While regulators and the company itself have said the bankruptcy is unlikely to affect the company’s day-to-day operations or affect customers of TXU, the company’s retail arm, others aren’t so sure.
Carol Biedrzycki, executive director of Texas ROSE, an Austin-based consumer advocacy group that pushes for affordable electricity, raised concerns about the potential impact on electricity bills.
“This is a deregulated situation. What happens to these customers’ contracts?” she questioned. “The impact on the individual consumer is something that a lot of people should be concerned about.”
Sheridan Titman, a University of Texas professor who leads the school’s Energy Management and Innovation Center, maintains that TXU customers likely won’t be affected by the bankruptcy.

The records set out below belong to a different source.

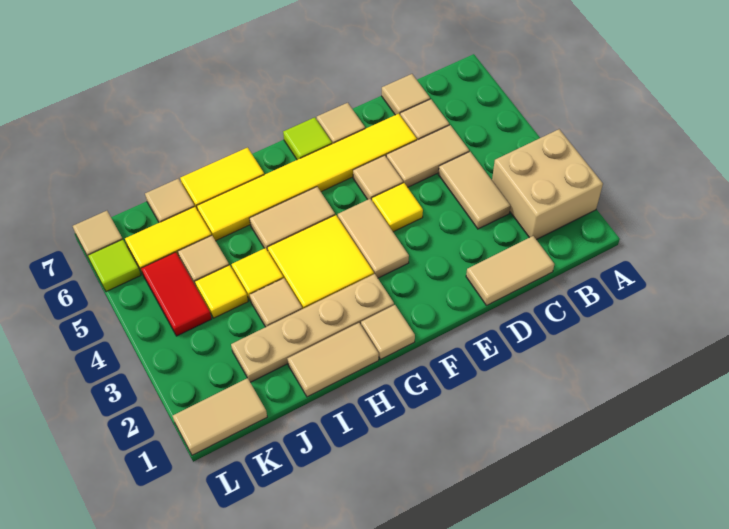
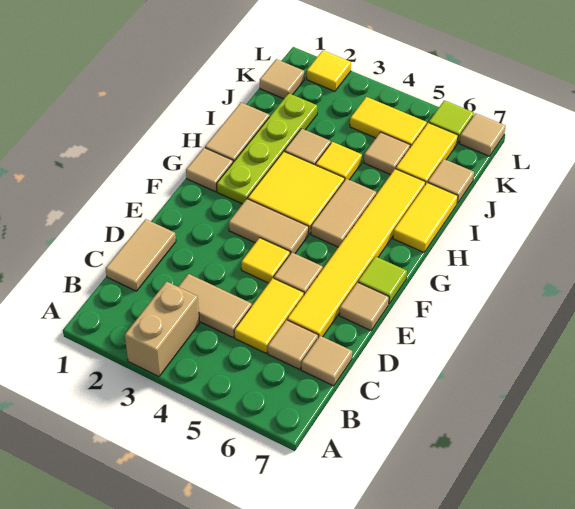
tan brick A2:B3 level 1 -> tan brick A3:B3 level 1
tan tile C5:D5 level 1 -> yellow tile C5:D5 level 1
tan plate G2:J2 level 1 -> lime plate G2:J2 level 1
yellow tile J4 level 1 -> yellow tile L2 level 1
tan tile K1:L1 level 1 -> tan tile K1 level 1
red tile K4:K5 level 1 -> yellow tile K4:K5 level 1

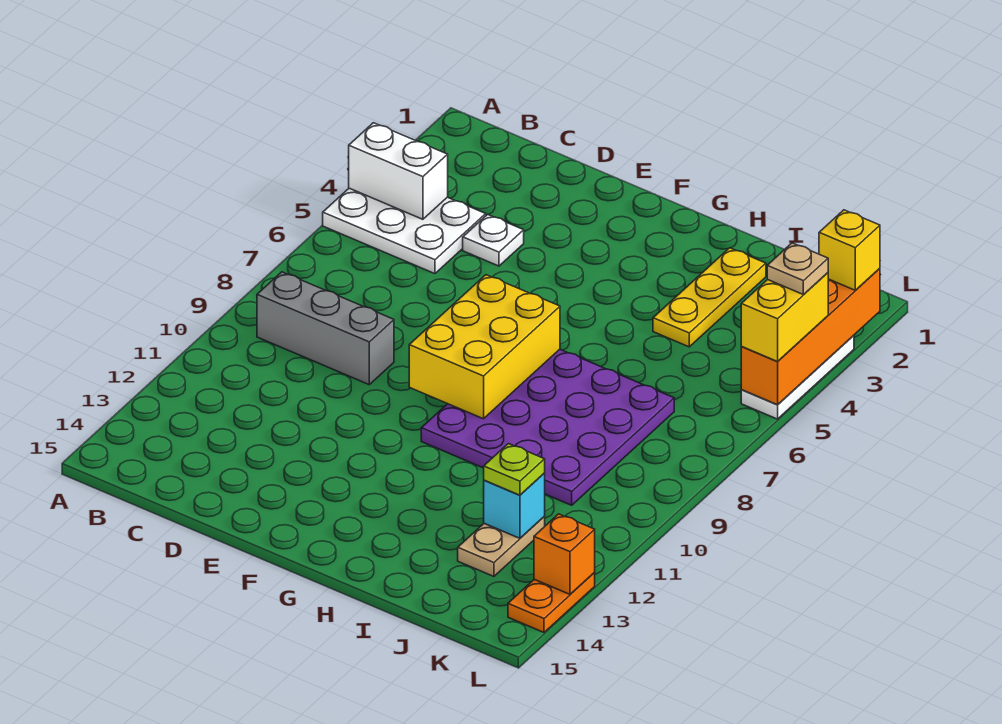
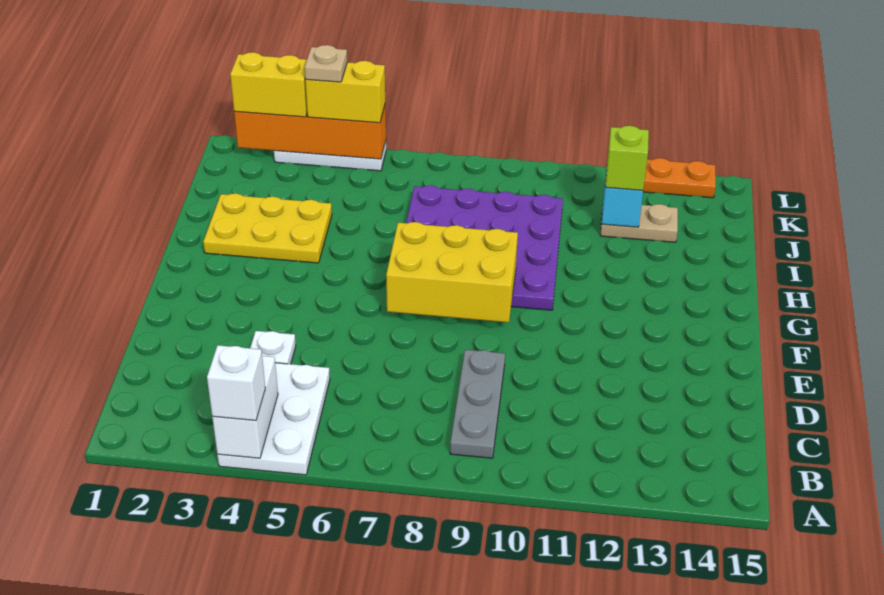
none -> white brick A4 level 3
grey brick B9:D9 level 1 -> grey plate B9:D9 level 1
yellow plate I2:I4 level 1 -> yellow plate H2:I4 level 1
lime plate J12 level 3 -> lime brick J12 level 3
yellow brick L2 level 3 -> yellow brick L2:L3 level 3
orange brick L13 level 2 -> none

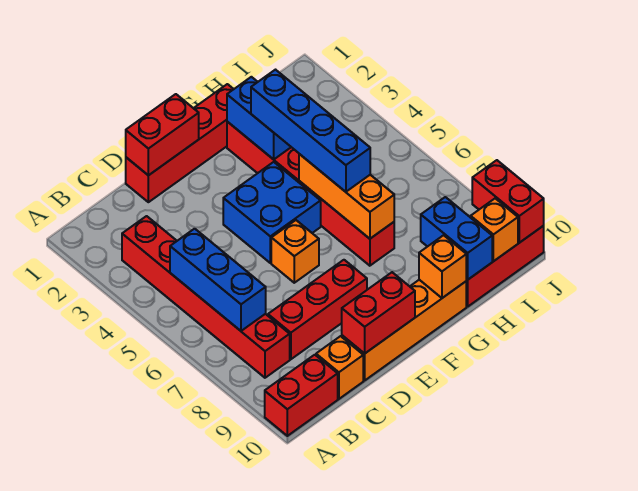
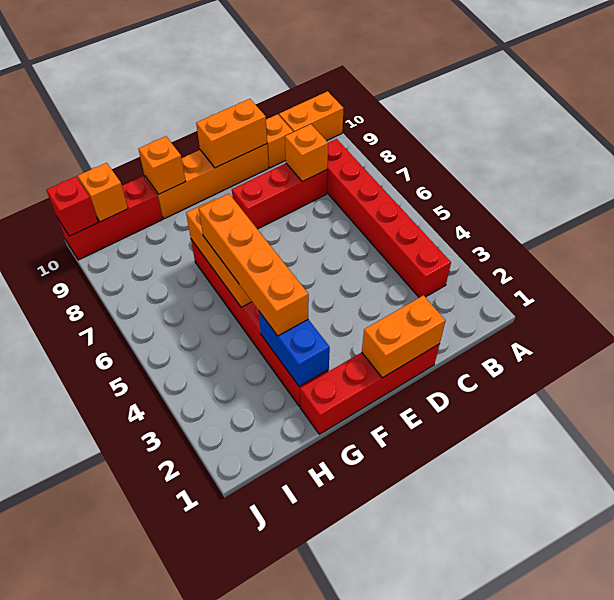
red brick A10:B10 level 1 -> orange brick A10:B10 level 1
blue brick B5:B7 level 2 -> none
red brick D1:E1 level 2 -> orange brick D1:E1 level 2
red brick D10:E10 level 2 -> orange brick D10:E10 level 2
blue brick E4:F5 level 1 -> none
orange brick E6 level 1 -> orange brick C8 level 2
blue brick G3:G6 level 3 -> orange brick G3:G6 level 3
blue brick H9:H10 level 2 -> none
red brick J9:J10 level 2 -> red brick J10 level 2

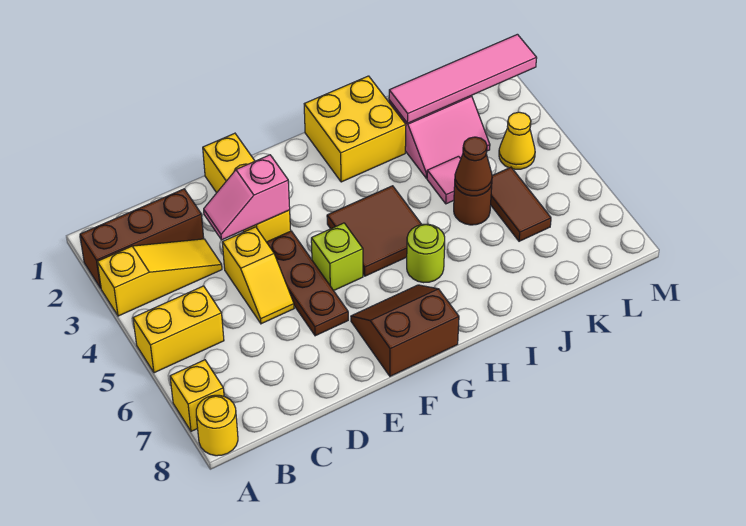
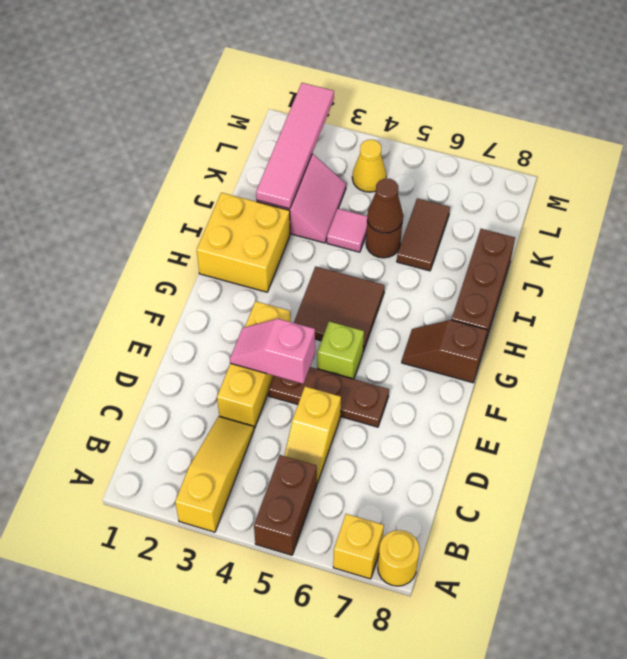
brown brick A2:C2 level 1 -> brown brick H8:J8 level 1
yellow brick A5:B5 level 1 -> brown brick A5:B5 level 1
pink slope D3:E3 level 2 top E -> pink slope E3:E4 level 2 top 4
yellow slope D4:D5 level 1 top 4 -> yellow slope C5:D5 level 1 top D
yellow brick E1:E3 level 1 -> yellow brick D3:F3 level 1
brown slope F7:G8 level 1 top 8 -> brown slope G7:G8 level 1 top 8
lime round brick H6 level 1 -> none
brown tile K5:K6 level 1 -> brown tile J6:K6 level 1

“My feeling is it probably doesn’t mean much for consumers,” Titman said. “They’re not going to turn off the power just because they’re bankrupt.”
Still, a group of 140 mostly North Texas cities served by Oncor, EFH’s transmission and distribution arm, say they’re concerned about the filing. Though they say it’s too early to know the exact impact of the move, they aren’t dismissing the potential for problems.
“No one should expect the lights to go out, but that doesn’t preclude the EFH bankruptcy from impacting Texans in other ways,” said Geoffrey Gay, general counsel for the Steering Committee of Cities Served by Oncor, in a statement.
Biedrzycki said if TXU raised rates as part of its bankruptcy, consumers could change providers. But, she added, many consumers don’t pay close enough attention to their bills to notice such changes.
So far, the company has emphasized that it doesn’t expect the bankruptcy to affect retail customers.
In a statement, Energy Future Holdings said it fully expects that normal day-to-day operations will continue during the Chapter 11 bankruptcy reorganization process, including “honoring all retail customers agreements and actively competing in the marketplace.”
A spokesman for the company said the company will continue to operating as usual and said TXU does not offer variable-rate agreements to customers. When customers’ agreements expire, they are enrolled in new contracts and notified of the rate.
The Texas Office of Public Utility Counsel is charged with representing the interests of residential and small-business utility customers. As the bankruptcy filing proceeds, it will be represented by the attorney general’s office.
“We don’t know a lot today,” said Michele Gregg, a spokeswoman for the Public Utility Counsel. “Really, all we know is what’s been represented (by Energy Future Holdings) as of now.”
Gregg said the federal court could have broad discretion to address the company’s retail business and a host of other issues that could affect consumers.